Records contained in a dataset
§

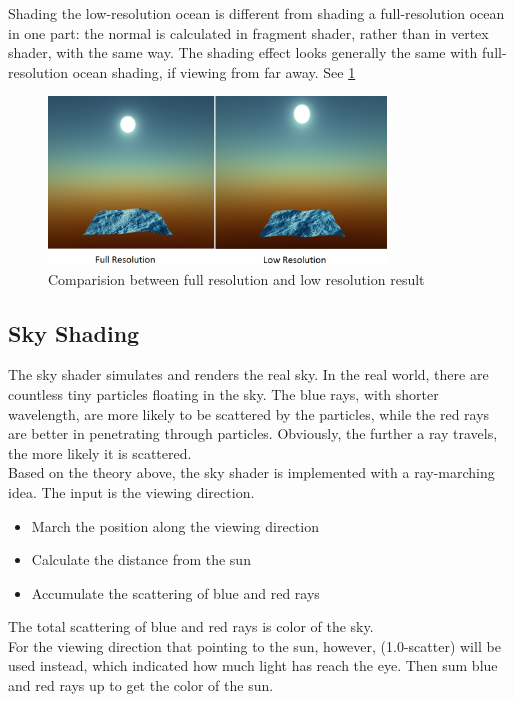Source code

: \documentclass{jcgt}
\begin{document}
Shading the low-resolution ocean is different from shading a full-resolution ocean in one part: the normal is calculated in fragment shader, rather than in vertex shader, with the same way. The shading effect looks generally the same with full-resolution ocean shading, if viewing from far away. See \ref{fig:lowres}

\begin{figure}[htb]
\centering
   \includegraphics[width=0.8\textwidth]{lowres.png}
   \caption{\label{fig:lowres}
      Comparision between full resolution and low resolution result}

\end{figure}
\subsection{Sky Shading}
\label{sec:skyshading}
The sky shader simulates and renders the real sky. In the real world, there are countless tiny particles floating in the sky. The blue rays, with shorter wavelength, are more likely to be scattered by the particles, while the red rays are better in penetrating through particles. Obviously, the further a ray travels, the more likely it is scattered. \\

Based on the theory above, the sky shader is implemented with a ray-marching idea. The input is the viewing direction.
\begin{itemize}
\item[1.] March the position along the viewing direction
\item[2.] Calculate the distance from the sun
\item[3.] Accumulate the scattering of blue and red rays
\end{itemize}
The total scattering of blue and red rays is color of the sky.\\

For the viewing direction that pointing to the sun, however, (1.0-scatter) will be used instead, which indicated how much light has reach the eye. Then sum blue and red rays up to get the color of the sun.
\end{document}
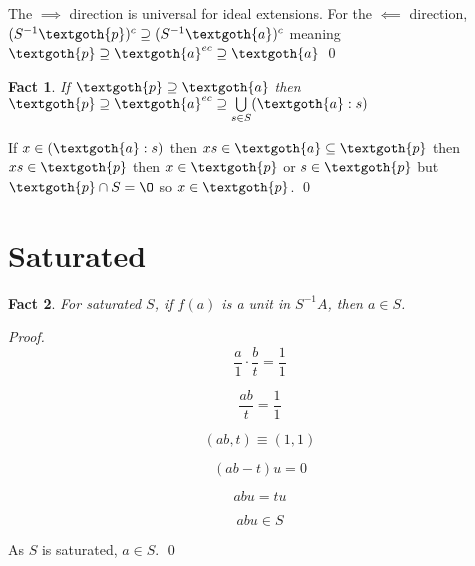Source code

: \documentclass{article}
\newtheorem{theorem}{Fact}[section]
\begin{document}
\noindent
The $\implies$ direction is universal for ideal extensions. For the $\impliedby$ direction, 
$(S^{-1}\textgoth{p})^c \supseteq (S^{-1}\textgoth{a})^c$ meaning $\textgoth{p} \supseteq \textgoth{a}^{ec} \supseteq \textgoth{a}$
\qed

\vspace{1.5em}
\begin{theorem}
If $\textgoth{p} \supseteq \textgoth{a}$ then $\textgoth{p} \supseteq \textgoth{a}^{ec} \supseteq \bigcup\limits_{s \in S} (\textgoth{a}:s)$
\end{theorem}

\noindent
If $x \in (\textgoth{a}:s)$ then $xs \in \textgoth{a} \subseteq \textgoth{p}$ then $xs \in \textgoth{p}$ then $x \in \textgoth{p}$ or $s \in \textgoth{p}$ but $\textgoth{p} \cap S = \O$ so $x \in \textgoth{p}$. 
\qed

\section{Saturated}

\begin{theorem}
For saturated $S$, if $f(a)$ is a unit in $S^{-1}A$, then $a \in S$.
\end{theorem}

\noindent
\textit{Proof.}
\[
  \frac{a}{1} \cdot \frac{b}{t} = \frac{1}{1} 
\]

\[
  \frac{ab}{t} = \frac{1}{1}
\]

\[
   (ab, t) \equiv (1, 1)
\]
 
\[
   (ab - t)u = 0
\]

\[
   abu = tu
\]

\[
   abu \in S
\]

As \( S \) is saturated, \( a \in S \).  \qed
\end{document}
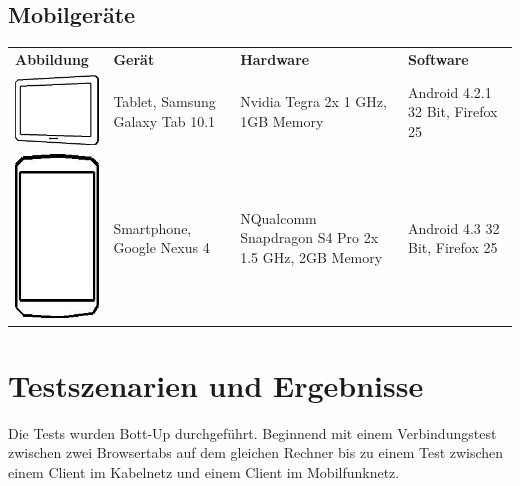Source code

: \begin{landscape}
		\subsection{Mobilgeräte}
		\begin{tabularx}{1.4\textwidth}{|l|XXX|}
			\hline
			\textbf{Abbildung} & \textbf{Gerät} & \textbf{Hardware} & \textbf{Software}\\
			\includegraphics[width=3cm]{../performanceAnalaysis/devices/samsunggalaxy101.jpg} & Tablet, Samsung Galaxy Tab 10.1 & Nvidia Tegra 2x 1 GHz, 1GB Memory & Android 4.2.1 32 Bit, Firefox 25 \\
			\hline
			\includegraphics[width=3cm]{../performanceAnalaysis/devices/googlenexus4.jpg} & Smartphone, Google Nexus 4 & NQualcomm Snapdragon S4 Pro 2x 1.5 GHz, 2GB Memory & Android 4.3 32 Bit, Firefox 25 \\
			\hline
		\end{tabularx}
	
	
	\section{Testszenarien und Ergebnisse}
		Die Tests wurden Bott-Up durchgeführt. Beginnend mit einem Verbindungstest zwischen zwei Browsertabs auf dem gleichen Rechner bis zu einem Test zwischen einem Client im Kabelnetz und einem Client im Mobilfunknetz.
	

\end{landscape}
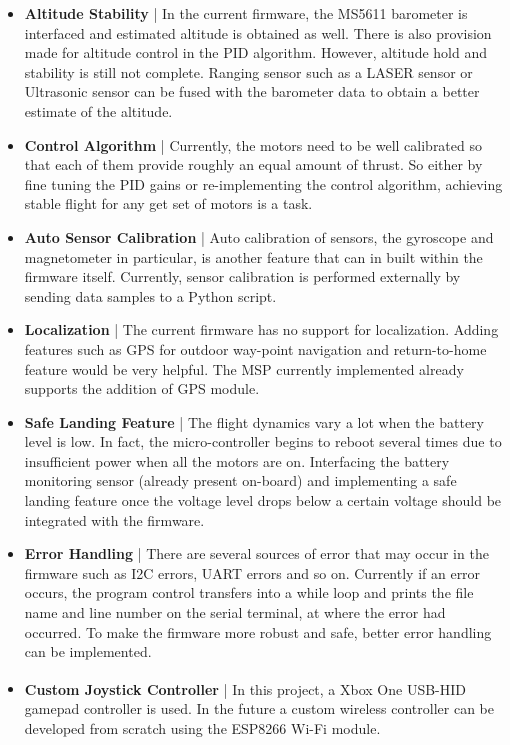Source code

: \documentclass[a4paper,12pt,oneside]{book}
\begin{document}
\begin{itemize}
\item \textbf{Altitude Stability} | In the current firmware, the MS5611 barometer is interfaced and estimated altitude is obtained as well. There is also provision made for altitude control in the PID algorithm. However, altitude hold and stability is still not complete. Ranging sensor such as a LASER sensor or Ultrasonic sensor can be fused with the barometer data to obtain a better estimate of the altitude.\\

\item \textbf{Control Algorithm} | Currently, the motors need to be well calibrated so that each of them provide roughly an equal amount of thrust. So either by fine  tuning the PID gains or re-implementing the control algorithm, achieving stable flight for any get set of motors is a task.\\

\item \textbf{Auto Sensor Calibration} | Auto calibration of sensors, the gyroscope and magnetometer in particular, is another feature that can in built within the firmware itself. Currently, sensor calibration is performed externally by sending data samples to a Python script.

\item \textbf{Localization} | The current firmware has no support for localization. Adding features such as GPS for outdoor way-point navigation and return-to-home feature would be very helpful. The MSP currently implemented already supports the addition of GPS module.\\

\item \textbf{Safe Landing Feature} | The flight dynamics vary a lot when the battery level is low. In fact, the micro-controller begins to reboot several times due to insufficient power when all the motors are on. Interfacing the battery monitoring sensor (already present on-board) and implementing a safe landing feature once the voltage level drops below a certain voltage should be integrated with the firmware.\\

\item \textbf{Error Handling} | There are several sources of error that may occur in the firmware such as I2C errors, UART errors and so on. Currently if an error occurs, the program control transfers into a while loop and prints the file name and line number on the serial terminal, at where the error had occurred. To make the firmware more robust and safe, better error handling can be implemented.\\  

\item \textbf{Custom Joystick Controller} | In this project, a Xbox\textsuperscript{\textregistered} One \cite{xbox} USB-HID gamepad controller is used. In the future a custom wireless controller can be developed from scratch using the ESP8266 Wi-Fi module.

\end{itemize}
\end{document}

§

ASSIGNED TASK: Note every line of the entries in which "documentclass" appears, and copy it down.

RESULT OF THE EXERCISE:
: \documentclass{jcgt}
: \documentclass{article}
: \documentclass[a4paper,12pt,oneside]{book}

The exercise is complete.